About this exercise = Copy each line of the material beneath that holds the word "click".

Recorded information =
****************************************

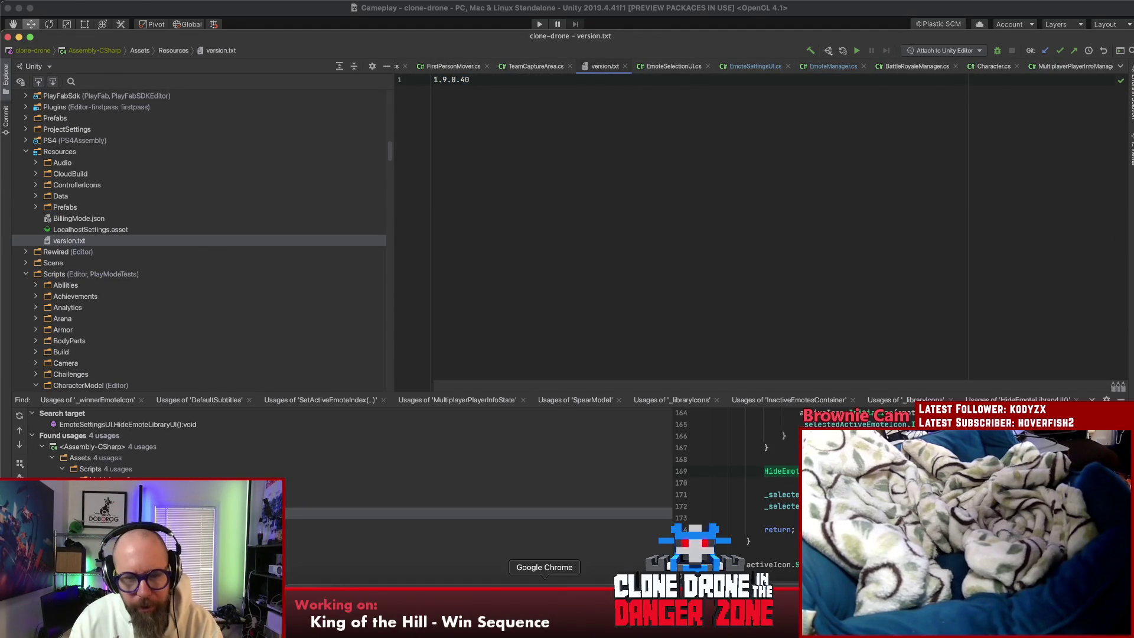
# Step: Check the running GitLab pipeline's deploy-stage jobs (steam-Upload, gameye), then return to Rider
pyautogui.click(544, 593)
pyautogui.click(118, 12)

****************************************

Answer space =
pyautogui.click(544, 593)
pyautogui.click(118, 12)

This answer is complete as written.